## PASSAGE
The IMF decision has no-doubt helped RW to a large extent. There are headwinds that require serious attention. The IMF has laid down yardsticks to measure implementation of the action plan committed to it by the Sri Lankan government. The IMF chief of Mission for Sri Lanka Masahiro Nozaki has listed six areas such as fiscal governance, financial sector oversight, Central Bank governance, market regulations, rule of law and anti-money laundering and combatting terrorism financing. A report is expected to be published by September 2023.
The first Instalment worth USD 320 million has been released and Sri Lanka will have access to USD 7 billion funding in 2023-2024 to meet its several commitments. All this has come at a cost. It is pertinent to note that the IMF has underlined the importance of tackling corruption and commencement of governance reforms as a central pillar of its programme. Further, it commended Sri Lanka “for already implementing challenging policy actions” and that “it is essential to continue the reform momentum under strong ownership by the authorities and the Sri Lankan people more broadly”. In return RW has committed Sri Lanka to full transparency in our efforts to achieve sustainable levels of debt and reforms agenda.

## EXTRACTED MATERIAL
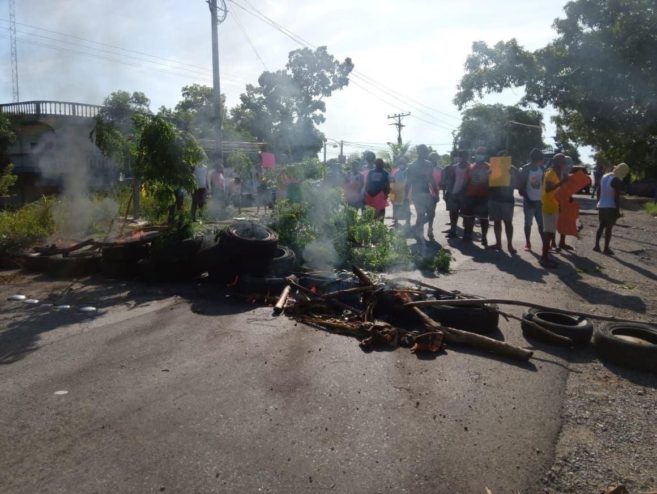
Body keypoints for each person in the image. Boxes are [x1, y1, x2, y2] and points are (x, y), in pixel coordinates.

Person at [539, 153, 569, 268]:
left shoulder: (557, 173)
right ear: (557, 163)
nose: (564, 164)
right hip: (549, 207)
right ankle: (544, 259)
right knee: (548, 234)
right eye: (563, 162)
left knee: (550, 233)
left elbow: (556, 190)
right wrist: (562, 181)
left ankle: (545, 256)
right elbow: (548, 189)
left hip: (553, 205)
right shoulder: (551, 173)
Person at [594, 162, 629, 255]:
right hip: (610, 207)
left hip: (601, 206)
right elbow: (616, 198)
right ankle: (606, 249)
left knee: (601, 226)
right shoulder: (616, 180)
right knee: (609, 228)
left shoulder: (605, 176)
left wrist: (598, 203)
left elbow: (598, 191)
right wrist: (617, 211)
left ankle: (596, 246)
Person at [488, 155, 518, 253]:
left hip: (507, 200)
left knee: (508, 223)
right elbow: (487, 183)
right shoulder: (492, 167)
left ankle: (510, 245)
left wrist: (512, 176)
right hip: (494, 199)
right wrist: (488, 175)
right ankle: (498, 244)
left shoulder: (512, 168)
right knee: (497, 222)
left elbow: (517, 184)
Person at [406, 145, 436, 241]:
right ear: (418, 152)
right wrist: (405, 196)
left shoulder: (429, 164)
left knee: (431, 214)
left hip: (427, 192)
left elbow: (431, 179)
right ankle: (419, 233)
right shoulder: (411, 165)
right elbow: (408, 182)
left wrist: (435, 192)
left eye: (425, 151)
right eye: (423, 151)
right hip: (416, 194)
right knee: (420, 214)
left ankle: (425, 229)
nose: (425, 153)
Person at [461, 147, 491, 245]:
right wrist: (464, 195)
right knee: (469, 217)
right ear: (475, 155)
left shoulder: (489, 167)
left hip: (484, 196)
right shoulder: (470, 167)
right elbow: (466, 181)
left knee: (483, 219)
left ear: (485, 155)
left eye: (482, 153)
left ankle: (484, 237)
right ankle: (468, 235)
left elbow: (493, 182)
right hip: (470, 196)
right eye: (478, 153)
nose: (479, 155)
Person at [517, 148, 545, 251]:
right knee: (528, 223)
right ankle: (528, 243)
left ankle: (544, 244)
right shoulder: (525, 169)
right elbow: (520, 188)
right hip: (529, 202)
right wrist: (528, 200)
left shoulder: (542, 169)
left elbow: (543, 184)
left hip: (540, 202)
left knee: (542, 225)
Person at [443, 150, 470, 238]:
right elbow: (451, 180)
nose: (461, 157)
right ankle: (453, 230)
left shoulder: (470, 167)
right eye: (460, 156)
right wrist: (448, 193)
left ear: (467, 157)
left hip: (465, 195)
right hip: (454, 194)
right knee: (453, 213)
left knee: (466, 215)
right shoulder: (454, 167)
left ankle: (467, 233)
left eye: (463, 156)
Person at [426, 152, 443, 240]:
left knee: (431, 212)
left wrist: (438, 191)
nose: (434, 159)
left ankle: (430, 228)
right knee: (422, 213)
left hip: (434, 194)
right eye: (432, 158)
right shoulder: (424, 167)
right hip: (424, 193)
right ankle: (419, 230)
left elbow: (441, 182)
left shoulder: (439, 170)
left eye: (435, 158)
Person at [390, 157, 410, 227]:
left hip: (405, 193)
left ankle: (408, 223)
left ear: (405, 164)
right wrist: (391, 195)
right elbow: (392, 183)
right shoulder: (396, 172)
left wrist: (408, 194)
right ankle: (395, 222)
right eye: (400, 163)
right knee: (395, 208)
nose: (401, 165)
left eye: (403, 163)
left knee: (407, 208)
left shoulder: (408, 172)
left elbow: (409, 183)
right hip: (396, 193)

## TASK REQUIREMENTS
A: In the passage about Sri Lanka's IMF program, what was the first installment worth?
B: Write the next part of the passage about Sri Lanka's IMF program, picking up after its final sentence.

## TASK-BY-TASK RESULTS
A: USD 320 million

B:
Sri Lanka will be the first Asian country where such detailed examination will be carried out. The Sri Lankan government has begun a series of exercises to give effect to commitments made to the IMF. Likewise, the United Nations Human Rights Commission (UNHRC) has too created a groundswell for governance reforms in Sri Lanka.
Politically speaking the value of India-Sri Lanka bilateral relations has been of a very high quality. EAM Jaishankar’s articulation of “blood is thicker than water” at the recently concluded Raisina Dialogue has left no-doubt about thepositive state of relationship. President Ranil Wickremesinghe (RW’s) and Foreign Ministry Ali Sabry are on record both in Parliament and outside giving India full marks for its support to SL at its worst moment. However, the fact that RW has not visited India even after 9 months of assuming Presidency has left many questions unanswered not only in Sri Lanka and India but also in other countries especially the USA. It has not gone unnoticed. The delay is unprecedented in recent bilateral history.
India has extended a formal invitation to RW which was conveyed by EAM Jaishankar personally during his visit to Colombo in January 2023. RW’s four overseas tours are to London, Tokyo, Philippines and Cairo respectively since taking office as 8th President of Sri Lanka. At Tokyo, he met Prime Minister Narendra Modi for ten minutes as they were attending the funeral ceremony of late Shinzo Abe, former Prime Minister of Japan.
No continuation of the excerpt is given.